8 Meyer lemons — very thinly sliced
4-5 Fuyu persimmons — very thinly sliced, horizontally, using a mandolin if possible
4 oz micro greens
1 large handful cilantro leaves
Juice of 1 large lemon
¼ cup olive oil
1 teaspoon pomegranate molasses
Large pinch of coarse sea salt
4-5 grinds of black pepper

  1. Arrange the Meyer lemon and persimmon slices on a large platter or on individual plates in an attractive pattern.  Work in concentric circles, alternating the fruit so that it looks like a giant flower.
  2. Place the micro greens in the center of the platter or plates. Sprinkle with the cilantro leaves.
  3. Whisk together the lemon juice, olive oil, pomegranate molasses, salt and pepper in a small bowl. When ready to serve, drizzle the salad with the vinaigrette.

Salmon Coulibiac

Coulibiac’s were all the rage in the fifties and sixties. Unfortunately as with all fads they pass. What a huge shame in this case as it is a wonderful dish, particularly for a special occasion. I often make it on Christmas Eve as the presentation is beautiful and festive and as the pastry is filled with wild rice and spinach encasing the salmon, you do not need anything other than the herb sauce to serve alongside.

Serves 8-10 people

1 whole side salmon – approx. 4 lbs – cut crosswise into ½-inch wide strips
1 tablespoon Herbes de Poisson (a mix of mustard, coriander and fennel seeds and coarse salt 
1 tablespoon lemon olive oil
Olive oil
1lb spinach
4-5 green onions – finely chopped
3 cups cooked wild rice or wild rice mix
Freshly ground pepper
2 batches of the dough recipe (see below)
2 extra eggs - beaten in a small bowl

  1. Preheat the oven to 400 degrees.
  2. Place all the salmon strips in a bowl with the Herbes de Poisson, and lemon oil. Coat the salmon well. Set aside.
  3. Pour a little olive oil in a large skillet placed over medium-high heat. Add in the chopped green onions and cook for 5 minutes, then add in the spinach and cook for 2-3 minutes or until it has just wilted. Remove from the heat.
  4. Put all the spinach in a large mixing bowl and add in the pre-cooked rice, a teaspoon of salt and 4-5 turns of peppermill. Mix all of these ingredients together well.
  5. Lightly flour a clean work surface and roll out one piece of the dough into a rectangle that is 16 x 10 inches. Center this piece of dough on a parchment-lined baking sheet and brush with some of the beaten eggs. 
  6. Spread out half the rice mixture in the center of the dough leaving a 2-inch wide border. Lay all the salmon strips side by side over the rice mixture so that you recreate the shape of the whole side of salmon. Cover the salmon with the remaining rice/spinach mixture.  Fold up the dough to cover the sides of the salmon. The dough will not reach over the top of the top layer of rice. Brush the outside edges of the dough with more of the beaten egg mixture.
  7. Roll out the second piece of dough into a rectangle that is 16 x 8 inches. Place this strip of dough on top of the rice mixture so that it drapes and covers the sides  of the dough. Your salmon and rice mixture should now be completely encased in dough. Brush all of the dough with the remaining egg mixture. Bake for 20-25 minutes. The dough will be golden brown.
  8. Remove from the oven. Cut inch-wide slices and serve on warmed plates. Served with the herb and chive coulis.

For the pastry dough:
9 oz (2 cups) unbleached all-purpose flour
5 ½ oz (1 1/3 sticks) slightly softened butter – cut up into small pieces.
Zest of 1 lemon
1 large egg
Pinch of salt

1.    Place all the ingredients in the bowl of the food processor fitted with a metal blade. Use repeated pulses until the mixture resembles coarse breadcrumbs. Use longer pulses until the dough has formed a ball. The texture is very smooth and slightly moist.

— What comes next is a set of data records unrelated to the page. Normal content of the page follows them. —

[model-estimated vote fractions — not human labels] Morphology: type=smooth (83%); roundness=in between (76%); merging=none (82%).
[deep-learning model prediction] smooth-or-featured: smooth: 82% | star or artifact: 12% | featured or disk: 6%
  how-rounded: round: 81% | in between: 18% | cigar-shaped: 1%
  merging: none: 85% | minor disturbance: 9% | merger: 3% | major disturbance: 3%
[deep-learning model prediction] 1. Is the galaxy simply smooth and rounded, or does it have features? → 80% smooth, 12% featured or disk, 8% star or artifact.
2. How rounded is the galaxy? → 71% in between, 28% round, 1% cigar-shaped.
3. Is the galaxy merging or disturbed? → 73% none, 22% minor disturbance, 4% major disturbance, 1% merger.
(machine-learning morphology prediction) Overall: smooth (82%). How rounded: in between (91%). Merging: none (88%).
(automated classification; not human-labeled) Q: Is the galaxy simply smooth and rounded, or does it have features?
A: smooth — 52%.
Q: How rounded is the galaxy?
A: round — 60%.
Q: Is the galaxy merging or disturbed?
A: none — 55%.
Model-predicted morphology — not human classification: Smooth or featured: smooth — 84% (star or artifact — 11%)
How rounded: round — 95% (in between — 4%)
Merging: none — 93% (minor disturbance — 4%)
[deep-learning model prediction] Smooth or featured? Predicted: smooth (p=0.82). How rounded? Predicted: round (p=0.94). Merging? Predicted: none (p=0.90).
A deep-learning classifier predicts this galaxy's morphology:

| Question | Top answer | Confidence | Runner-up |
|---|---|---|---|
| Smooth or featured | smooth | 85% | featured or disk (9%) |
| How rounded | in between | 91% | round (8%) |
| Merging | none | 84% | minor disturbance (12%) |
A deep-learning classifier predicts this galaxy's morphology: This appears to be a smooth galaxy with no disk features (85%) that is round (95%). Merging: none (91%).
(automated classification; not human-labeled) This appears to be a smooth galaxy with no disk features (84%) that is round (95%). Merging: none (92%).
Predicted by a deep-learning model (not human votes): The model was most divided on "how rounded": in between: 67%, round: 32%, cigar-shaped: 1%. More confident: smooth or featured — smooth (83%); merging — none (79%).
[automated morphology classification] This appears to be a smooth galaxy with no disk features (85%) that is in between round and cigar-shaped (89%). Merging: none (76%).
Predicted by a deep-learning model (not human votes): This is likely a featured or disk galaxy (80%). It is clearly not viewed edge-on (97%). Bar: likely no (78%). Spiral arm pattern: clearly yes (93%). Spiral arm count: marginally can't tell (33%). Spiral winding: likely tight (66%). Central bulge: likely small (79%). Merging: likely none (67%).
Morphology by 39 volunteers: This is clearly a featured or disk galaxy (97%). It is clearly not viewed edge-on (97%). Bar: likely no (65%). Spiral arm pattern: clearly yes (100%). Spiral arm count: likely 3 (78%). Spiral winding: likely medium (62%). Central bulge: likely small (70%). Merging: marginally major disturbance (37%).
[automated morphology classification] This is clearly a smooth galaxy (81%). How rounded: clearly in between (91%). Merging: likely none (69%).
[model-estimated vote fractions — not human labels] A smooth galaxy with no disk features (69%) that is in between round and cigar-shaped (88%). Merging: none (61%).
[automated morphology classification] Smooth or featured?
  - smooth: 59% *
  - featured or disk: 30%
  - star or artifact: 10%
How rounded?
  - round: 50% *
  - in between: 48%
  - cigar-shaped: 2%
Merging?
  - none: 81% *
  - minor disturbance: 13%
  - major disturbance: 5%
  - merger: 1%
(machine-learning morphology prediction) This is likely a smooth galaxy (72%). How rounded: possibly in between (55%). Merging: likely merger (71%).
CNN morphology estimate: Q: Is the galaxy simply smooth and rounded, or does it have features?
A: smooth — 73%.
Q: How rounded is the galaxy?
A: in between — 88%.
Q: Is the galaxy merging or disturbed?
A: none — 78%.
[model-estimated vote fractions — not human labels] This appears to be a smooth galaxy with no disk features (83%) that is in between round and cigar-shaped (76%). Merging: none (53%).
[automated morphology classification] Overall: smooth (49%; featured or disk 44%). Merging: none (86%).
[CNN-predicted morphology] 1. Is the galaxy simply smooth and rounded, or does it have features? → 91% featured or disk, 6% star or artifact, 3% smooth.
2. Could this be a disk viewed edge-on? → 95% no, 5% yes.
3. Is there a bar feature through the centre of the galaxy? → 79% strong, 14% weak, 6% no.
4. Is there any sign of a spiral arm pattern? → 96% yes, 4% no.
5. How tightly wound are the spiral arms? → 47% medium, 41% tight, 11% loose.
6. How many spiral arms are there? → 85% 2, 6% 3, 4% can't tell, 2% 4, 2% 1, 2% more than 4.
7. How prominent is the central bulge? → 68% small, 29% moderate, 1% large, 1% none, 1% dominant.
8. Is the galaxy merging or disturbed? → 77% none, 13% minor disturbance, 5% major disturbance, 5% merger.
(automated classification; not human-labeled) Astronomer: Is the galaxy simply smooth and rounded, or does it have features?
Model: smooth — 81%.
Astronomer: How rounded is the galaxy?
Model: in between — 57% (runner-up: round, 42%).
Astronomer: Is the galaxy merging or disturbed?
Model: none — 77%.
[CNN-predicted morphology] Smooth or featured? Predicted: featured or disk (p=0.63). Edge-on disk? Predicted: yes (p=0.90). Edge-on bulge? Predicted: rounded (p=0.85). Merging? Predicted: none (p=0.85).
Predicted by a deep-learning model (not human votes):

2.    Wrap up the dough in plastic wrap and refrigerate for 20 minutes before using.

Herb And Chive Coulis

Serves 8 as an accompaniment

1 bunch dill – finely chopped
1 bunch chives – finely chopped
2 tablespoons flat Italian parsley – finely chopped
1 tablespoon cilantro – finely chopped
2 tablespoons olive oil
1 tablespoon lemon juice
Zest of 1 lemon
¼ cup vegetable stock

  1. Place all the ingredients in a food processor and blend until you have a fine sauce. If it is still a little thick, then add some additional vegetable stock, one tablespoon at a time. Check the seasoning and add some coarse sea salt and pepper if needed. The coulis should be bright green. You can make this up to 2 hours ahead of time.

Duck Confit

I love duck confit. It is one of my favorite things to eat and the wonderful thing about making it yourself is that any leftovers can be warmed up and put in to a salad the next day which is equally delicious.

Serves 8 people

8 duck legs – trimmed of any excess fat
6-8 tablespoons coarse salt
2 teaspoons peppercorns – slightly crushed
5-6 sprigs fresh thyme
4-5 bay leaves – broken into pieces
3 lbs duck fat – melted

  1. In a small bowl combine the salt, peppercorns, thyme and bay leaves and mix together well. Rub each duck leg with some of the salt mixture, place in a shallow dish, cover and refrigerate for a minimum of 12 hours.
  2. After 12 hours rinse the salt from the duck legs and dry on paper towels. Lay the duck legs, skin side down in a frying pan placed over low heat. Cook for 15 – 20 minutes until golden brown, turning them over once.
  3. Heat the oven to 300 degrees. Transfer the legs to a small flame-proof casserole or oven-proof dish and add enough of the melted duck fat to cover the legs completely. Cover tightly with a lid and cook in the oven until the duck has rendered all of its fat and is so tender that it is almost falling off the bone – this will take approximately 2 ½ hours.
  4. To preserve the duck, place some of the duck fat in the bottom of a preserving jar. Carefully place the legs on top and then cover the legs completely with more duck fat. Be sure there are no air bubbles. Cover and refrigerate for 1 week. The fat encasing the legs will preserve the meat.
  5. To serve, remove the legs from the duck fat, scraping off as much fat as you can. Place the pieces in a roasting pan and roast in a 325 degree oven for 30 minutes.
Written for Edible Santa Barbara - June 2016

I spent part of my childhood living in a small hilltop village in Southern France. The village streets were narrow, cobbled and devoid of cars. Every morning my brother and I set off to collect baguettes and croissants for breakfast. The tantalizing aroma of freshly baked bread floated through the narrow alleyways tickling our olfactory senses and would bring us running. We would scamper through the twists and turns, up and down centuries-old worn steps until we arrived, panting, at the back door of the boulangerie. I don’t know that we ever went into the shop itself. We always got our bread directly from the baker in the cavernous room that housed his ovens and wood.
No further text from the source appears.